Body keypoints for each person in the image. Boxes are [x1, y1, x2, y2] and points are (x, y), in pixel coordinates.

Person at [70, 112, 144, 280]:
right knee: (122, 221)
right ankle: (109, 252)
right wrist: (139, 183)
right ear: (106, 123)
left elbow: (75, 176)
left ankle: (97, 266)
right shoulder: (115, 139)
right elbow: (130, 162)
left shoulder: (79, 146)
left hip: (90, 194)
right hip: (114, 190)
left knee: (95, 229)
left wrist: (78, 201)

==

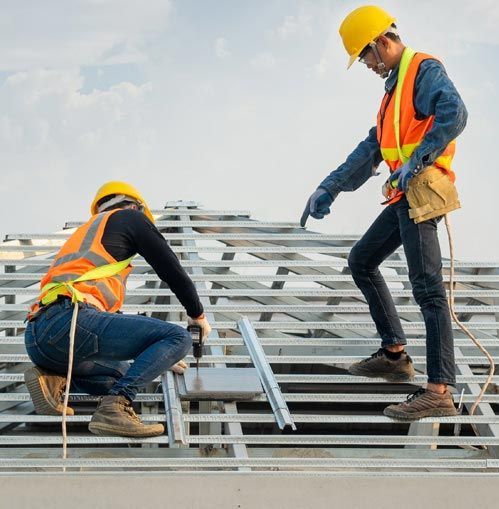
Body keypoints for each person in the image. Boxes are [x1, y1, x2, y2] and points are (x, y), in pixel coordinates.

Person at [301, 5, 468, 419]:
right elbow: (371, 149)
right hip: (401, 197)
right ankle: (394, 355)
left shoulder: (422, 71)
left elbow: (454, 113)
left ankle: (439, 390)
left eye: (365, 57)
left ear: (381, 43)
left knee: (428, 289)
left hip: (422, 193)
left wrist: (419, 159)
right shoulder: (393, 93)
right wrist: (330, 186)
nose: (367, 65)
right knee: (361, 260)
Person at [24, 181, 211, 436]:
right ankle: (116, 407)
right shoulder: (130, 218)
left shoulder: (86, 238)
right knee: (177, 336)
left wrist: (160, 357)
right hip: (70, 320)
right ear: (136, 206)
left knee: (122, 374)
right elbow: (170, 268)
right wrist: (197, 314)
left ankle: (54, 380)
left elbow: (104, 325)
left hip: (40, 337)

**INSTRUCTIONS FOR THE TASK**
Above are the records; print exactly the lines from the line with "right shoulder: (130, 218)" to the line with "left hip: (40, 337)", including both, and nothing else.

**SOLUTION BELOW**
right shoulder: (130, 218)
left shoulder: (86, 238)
right knee: (177, 336)
left wrist: (160, 357)
right hip: (70, 320)
right ear: (136, 206)
left knee: (122, 374)
right elbow: (170, 268)
right wrist: (197, 314)
left ankle: (54, 380)
left elbow: (104, 325)
left hip: (40, 337)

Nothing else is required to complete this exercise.